Victorian newspapers make clear that the forging industry was viable. DAR quotes from the Portsmouth Evening News of 30 January 1883:
"The manufacture of flash bank notes is being extensively carried on in the Midlands. The notes are of such good imitation that not only have commercial men been deceived, but they have been accepted by numerous local banks. The spurious character of the notes was first discovered on some being passed to the Bank of England. The police suspect that the notes are produced and circulated by a gang of clever swindlers, having agents in the principal midlandtowns."

And from the same paper in 1885:
"On Monday or Tuesday last a woman, accompanied by a respectabletradesman in Leadenhall Market, appeared at the Bank of England, and tendered to a cashier a £500 note, which she requested cash and notes for. Thenote to all appearances was perfectly genuine, and it was only by the discovery that there were no notes of that particular number issued for that amount that the forgery was detected."
 
A £500 note would have the modern purchasing power of — well, DAR, writing in the 1980s, says $35,000; I'd call it $100,000, based on the latest estimates of how much the value of money has changed.

He adds: 
"One may marvel over the fact that the Bank of England could record and keep track of the number of every single banknote; but recall that gold was the usual medium of everyday transactions, unless the amount was sizeable.
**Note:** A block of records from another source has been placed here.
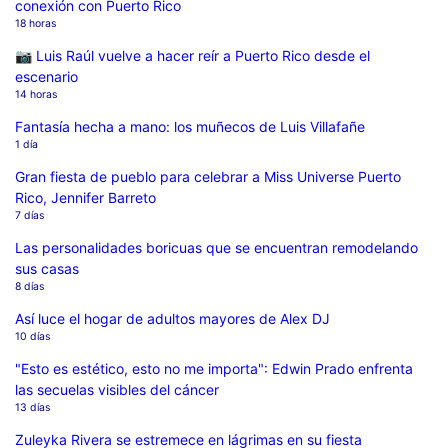
conexión con Puerto Rico
18 horas
📷 Luis Raúl vuelve a hacer reír a Puerto Rico desde el
escenario
14 horas
Fantasía hecha a mano: los muñecos de Luis Villafañe
1 día
Gran fiesta de pueblo para celebrar a Miss Universe Puerto
Rico, Jennifer Barreto
7 días
Las personalidades boricuas que se encuentran remodelando
sus casas
8 días
Así luce el hogar de adultos mayores de Alex DJ
10 días
"Esto es estético, esto no me importa": Edwin Prado enfrenta
las secuelas visibles del cáncer
13 días
Zuleyka Rivera se estremece en lágrimas en su fiesta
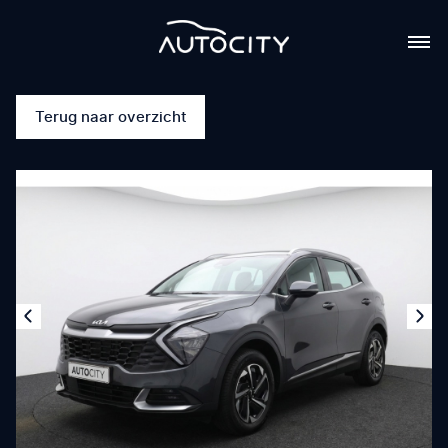
Terug naar overzicht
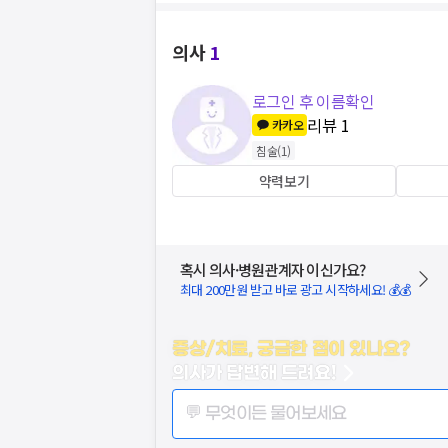
의사
1
로그인 후 이름확인
리뷰
1
카카오
침술
(
1
)
약력보기
혹시 의사·병원관계자 이신가요?
최대 200만원 받고 바로 광고 시작하세요! 💰💰
증상/치료, 궁금한 점이 있나요?
의사가 답변해 드려요!
💬 무엇이든 물어보세요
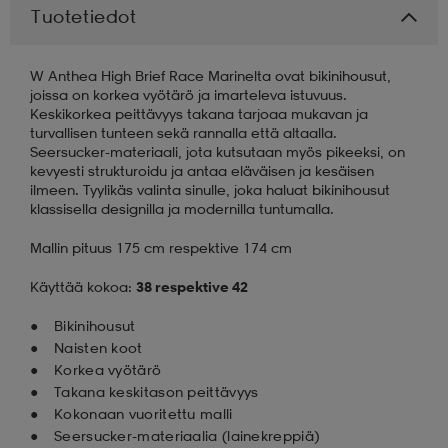
Tuotetiedot
aatteet
tarvikkeet
set
tarvikkeet
aatteet
W Anthea High Brief Race Marinelta ovat bikinihousut,
joissa on korkea vyötärö ja imarteleva istuvuus.
Keskikorkea peittävyys takana tarjoaa mukavan ja
olasit
asut
set
turvallisen tunteen sekä rannalla että altaalla.
Seersucker-materiaali, jota kutsutaan myös pikeeksi, on
kevyesti strukturoidu ja antaa eläväisen ja kesäisen
ilmeen. Tyylikäs valinta sinulle, joka haluat bikinihousut
set
it
a
klassisella designilla ja modernilla tuntumalla.
Mallin pituus 175 cm respektive 174 cm
asut
huolto
asut
Käyttää kokoa:
38 respektive 42
Bikinihousut
it
it
Naisten koot
Korkea vyötärö
Takana keskitason peittävyys
Kokonaan vuoritettu malli
huolto
huolto
Seersucker-materiaalia (lainekreppiä)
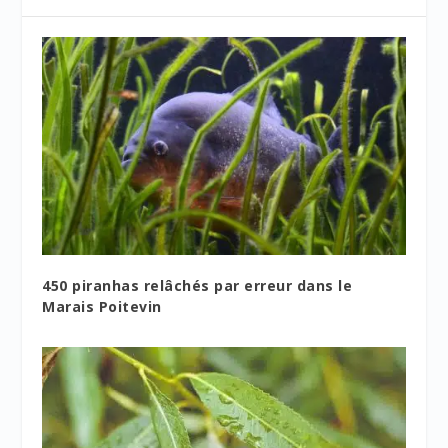
450 piranhas relâchés par erreur dans le
Marais Poitevin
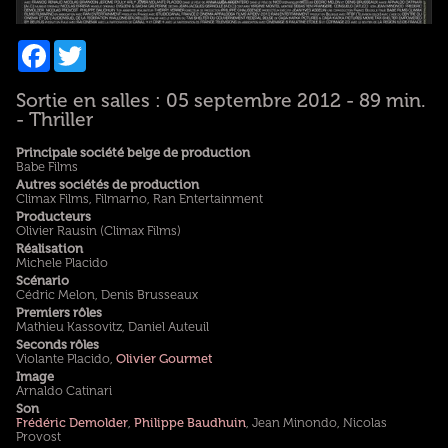
Facebook
Twitter
Sortie en salles : 05 septembre 2012 - 89 min.
- Thriller
Principale société belge de production
Babe Films
Autres sociétés de production
Climax Films, Filmarno, Ran Entertainment
Producteurs
Olivier Rausin (Climax Films)
Réalisation
Michele Placido
Scénario
Cédric Melon, Denis Brusseaux
Premiers rôles
Mathieu Kassovitz, Daniel Auteuil
Seconds rôles
Violante Placido,
Olivier Gourmet
Image
Arnaldo Catinari
Son
Frédéric Demolder
,
Philippe Baudhuin
, Jean Minondo, Nicolas
Provost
Banking accounts were less common, used chiefly for cheques transmitted between firms or by persons of substantial means."
 

One final note:
"There was a Roger Prescott, by the way, far back in English history; his line founded Lancaster, Massachusetts, and brought the Prescott name to America. There is no record of his coining or forging; perhaps the plates still lie buried."

I hope to include some of these never-published studies in a proposed anthology of DAR's writing. Details will be announced in due course.